Perhaps the most important thing this book achieves is the production of a language for talking about teaching which is not reductive. Avoiding the kinds of generalizations we all use in talking about teaching, Newman offers us not conclusions, not statistical averages, not even abstract statements of her principles: rather, she invites us into the mess, the contingencies, the rich chaos of a complex teaching and learning experience. The summer institute she presents here -- or, rather, which she presents her experience of -- can become a learning experience for us as well, precisely because she does include so much of the texture of this teaching situation -- the second thoughts, the missed opportunities, the irrelevant considerations which somehow have relevance, the difficult holding back while learning happens (or doesn't), the planning of the unplannable, the risk taking. And as she reflects on her practice herself, asking the wonderful question, "What's been going on here?", we're invited to reflect too, to do the kinds of learning that we might have done on the basis of our own experience.
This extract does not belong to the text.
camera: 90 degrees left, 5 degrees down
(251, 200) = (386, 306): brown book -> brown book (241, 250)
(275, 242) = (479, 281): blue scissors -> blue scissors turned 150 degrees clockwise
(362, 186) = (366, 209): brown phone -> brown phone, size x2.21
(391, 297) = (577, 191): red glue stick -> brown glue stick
It's no accident that this language is achieved through so adventurous a use of dialogic devices, either. (Many readers, I suspect, will find the book's multi-voicedness its central achievement.) That the truth of any situation -- teaching, perhaps, especially -- is to be found through the interweaving of many voices and many perspectives, that it is socially constructed, is a view which is at the leading edge of theoretical reflection at this moment. I would call the book overtly Bakhtinian and dialogical, except that I think the author has arrived at the position not so much through theoretical reflection about the nature of language and epistemology as through practical reflection on the concrete situation at hand.
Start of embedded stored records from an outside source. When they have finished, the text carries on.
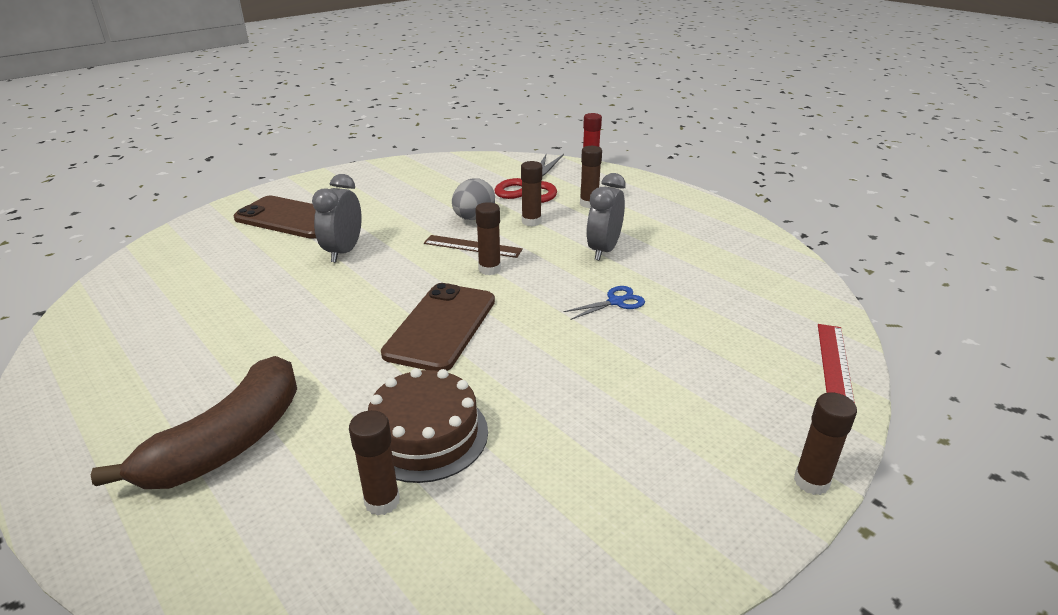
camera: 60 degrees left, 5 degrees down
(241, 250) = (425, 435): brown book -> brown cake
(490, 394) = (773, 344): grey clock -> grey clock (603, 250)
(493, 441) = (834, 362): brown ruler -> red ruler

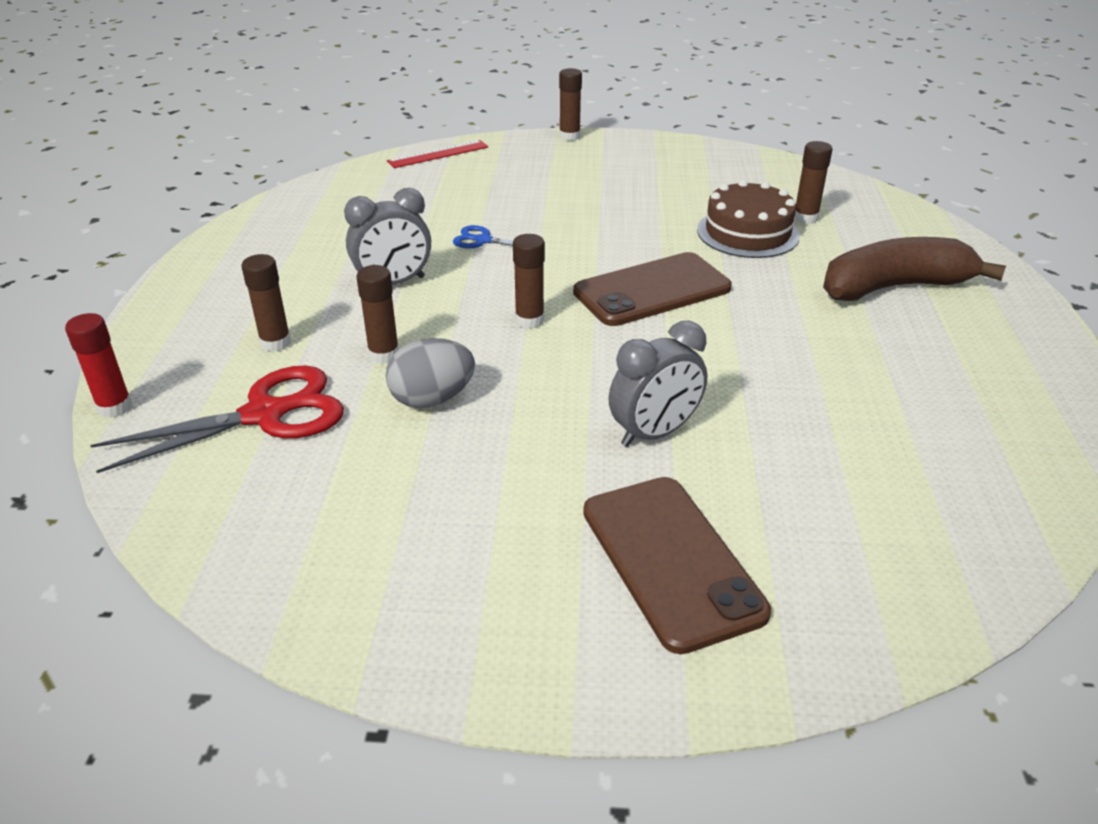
camera: 135 degrees left, 5 degrees up
(472, 246) = (501, 357): brown ruler -> none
What can we learn from this book? I can't say, of course, exactly. As you might expect, much of what I learn is the kind of understanding that doesn't easily translate into general propositions about the world. But I know I'm a different teacher for having read it. And I know that one way I'm different is that I have more confidence that the mess, chaos, and risk involved in my own teaching is okay, that it's shared, that it's known -- and that it's part of what I do, and ought to do.